- _WHAT YOU ARE ASKED TO DO_
Set down every line of text from each of the records below, reproducing each line without alteration.

- _Source data_
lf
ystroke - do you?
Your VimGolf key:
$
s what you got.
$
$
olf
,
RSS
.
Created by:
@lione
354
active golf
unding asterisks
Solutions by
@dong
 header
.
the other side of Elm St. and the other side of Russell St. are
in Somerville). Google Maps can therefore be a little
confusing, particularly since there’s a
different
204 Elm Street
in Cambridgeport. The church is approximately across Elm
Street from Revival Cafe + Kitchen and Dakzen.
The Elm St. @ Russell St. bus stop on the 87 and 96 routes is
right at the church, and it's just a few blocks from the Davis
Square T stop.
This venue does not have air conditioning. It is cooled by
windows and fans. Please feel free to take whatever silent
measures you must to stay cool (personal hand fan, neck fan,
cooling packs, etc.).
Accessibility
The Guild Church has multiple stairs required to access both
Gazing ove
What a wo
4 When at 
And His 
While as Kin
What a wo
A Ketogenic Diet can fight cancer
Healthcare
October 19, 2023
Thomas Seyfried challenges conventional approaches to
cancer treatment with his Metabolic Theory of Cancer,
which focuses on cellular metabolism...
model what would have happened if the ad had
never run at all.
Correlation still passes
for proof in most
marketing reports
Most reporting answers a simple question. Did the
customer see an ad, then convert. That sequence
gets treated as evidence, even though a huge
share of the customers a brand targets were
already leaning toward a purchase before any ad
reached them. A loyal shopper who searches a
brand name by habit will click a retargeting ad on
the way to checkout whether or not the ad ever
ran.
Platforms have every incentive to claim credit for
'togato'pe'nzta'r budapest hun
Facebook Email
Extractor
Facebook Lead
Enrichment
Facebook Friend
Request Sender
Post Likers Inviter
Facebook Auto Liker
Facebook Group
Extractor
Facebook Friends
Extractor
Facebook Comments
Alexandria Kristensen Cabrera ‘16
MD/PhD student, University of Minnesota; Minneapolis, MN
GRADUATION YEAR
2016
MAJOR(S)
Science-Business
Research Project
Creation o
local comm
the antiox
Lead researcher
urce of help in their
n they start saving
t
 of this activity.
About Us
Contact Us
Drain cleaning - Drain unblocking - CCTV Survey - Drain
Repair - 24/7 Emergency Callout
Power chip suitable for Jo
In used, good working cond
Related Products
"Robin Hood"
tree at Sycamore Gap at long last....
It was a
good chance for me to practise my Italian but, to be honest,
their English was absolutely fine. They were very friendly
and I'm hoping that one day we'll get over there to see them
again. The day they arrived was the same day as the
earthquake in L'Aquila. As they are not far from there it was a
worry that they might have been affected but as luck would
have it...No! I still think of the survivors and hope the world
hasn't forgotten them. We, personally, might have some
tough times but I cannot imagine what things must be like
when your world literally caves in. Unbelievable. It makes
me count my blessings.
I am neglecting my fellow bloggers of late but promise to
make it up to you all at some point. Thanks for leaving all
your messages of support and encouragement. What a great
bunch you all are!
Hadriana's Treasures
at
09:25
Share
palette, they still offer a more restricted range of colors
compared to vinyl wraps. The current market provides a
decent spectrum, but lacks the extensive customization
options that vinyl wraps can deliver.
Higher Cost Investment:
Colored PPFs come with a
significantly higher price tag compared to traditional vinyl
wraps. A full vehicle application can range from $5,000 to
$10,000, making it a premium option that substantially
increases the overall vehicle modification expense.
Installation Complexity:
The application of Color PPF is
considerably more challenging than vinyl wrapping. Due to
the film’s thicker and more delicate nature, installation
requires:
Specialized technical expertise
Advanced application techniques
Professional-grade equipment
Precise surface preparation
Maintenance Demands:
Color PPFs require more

- _WRITTEN SOLUTION_
lf
ystroke - do you?
Your VimGolf key:
$
s what you got.
$
$
olf
,
RSS
.
Created by:
@lione
354
active golf
unding asterisks
Solutions by
@dong
 header
.
the other side of Elm St. and the other side of Russell St. are
in Somerville). Google Maps can therefore be a little
confusing, particularly since there’s a
different
204 Elm Street
in Cambridgeport. The church is approximately across Elm
Street from Revival Cafe + Kitchen and Dakzen.
The Elm St. @ Russell St. bus stop on the 87 and 96 routes is
right at the church, and it's just a few blocks from the Davis
Square T stop.
This venue does not have air conditioning. It is cooled by
windows and fans. Please feel free to take whatever silent
measures you must to stay cool (personal hand fan, neck fan,
cooling packs, etc.).
Accessibility
The Guild Church has multiple stairs required to access both
Gazing ove
What a wo
4 When at 
And His 
While as Kin
What a wo
A Ketogenic Diet can fight cancer
Healthcare
October 19, 2023
Thomas Seyfried challenges conventional approaches to
cancer treatment with his Metabolic Theory of Cancer,
which focuses on cellular metabolism...
model what would have happened if the ad had
never run at all.
Correlation still passes
for proof in most
marketing reports
Most reporting answers a simple question. Did the
customer see an ad, then convert. That sequence
gets treated as evidence, even though a huge
share of the customers a brand targets were
already leaning toward a purchase before any ad
reached them. A loyal shopper who searches a
brand name by habit will click a retargeting ad on
the way to checkout whether or not the ad ever
ran.
Platforms have every incentive to claim credit for
'togato'pe'nzta'r budapest hun
Facebook Email
Extractor
Facebook Lead
Enrichment
Facebook Friend
Request Sender
Post Likers Inviter
Facebook Auto Liker
Facebook Group
Extractor
Facebook Friends
Extractor
Facebook Comments
Alexandria Kristensen Cabrera ‘16
MD/PhD student, University of Minnesota; Minneapolis, MN
GRADUATION YEAR
2016
MAJOR(S)
Science-Business
Research Project
Creation o
local comm
the antiox
Lead researcher
urce of help in their
n they start saving
t
 of this activity.
About Us
Contact Us
Drain cleaning - Drain unblocking - CCTV Survey - Drain
Repair - 24/7 Emergency Callout
Power chip suitable for Jo
In used, good working cond
Related Products
"Robin Hood"
tree at Sycamore Gap at long last....
It was a
good chance for me to practise my Italian but, to be honest,
their English was absolutely fine. They were very friendly
and I'm hoping that one day we'll get over there to see them
again. The day they arrived was the same day as the
earthquake in L'Aquila. As they are not far from there it was a
worry that they might have been affected but as luck would
have it...No! I still think of the survivors and hope the world
hasn't forgotten them. We, personally, might have some
tough times but I cannot imagine what things must be like
when your world literally caves in. Unbelievable. It makes
me count my blessings.
I am neglecting my fellow bloggers of late but promise to
make it up to you all at some point. Thanks for leaving all
your messages of support and encouragement. What a great
bunch you all are!
Hadriana's Treasures
at
09:25
Share
palette, they still offer a more restricted range of colors
compared to vinyl wraps. The current market provides a
decent spectrum, but lacks the extensive customization
options that vinyl wraps can deliver.
Higher Cost Investment:
Colored PPFs come with a
significantly higher price tag compared to traditional vinyl
wraps. A full vehicle application can range from $5,000 to
$10,000, making it a premium option that substantially
increases the overall vehicle modification expense.
Installation Complexity:
The application of Color PPF is
considerably more challenging than vinyl wrapping. Due to
the film’s thicker and more delicate nature, installation
requires:
Specialized technical expertise
Advanced application techniques
Professional-grade equipment
Precise surface preparation
Maintenance Demands:
Color PPFs require more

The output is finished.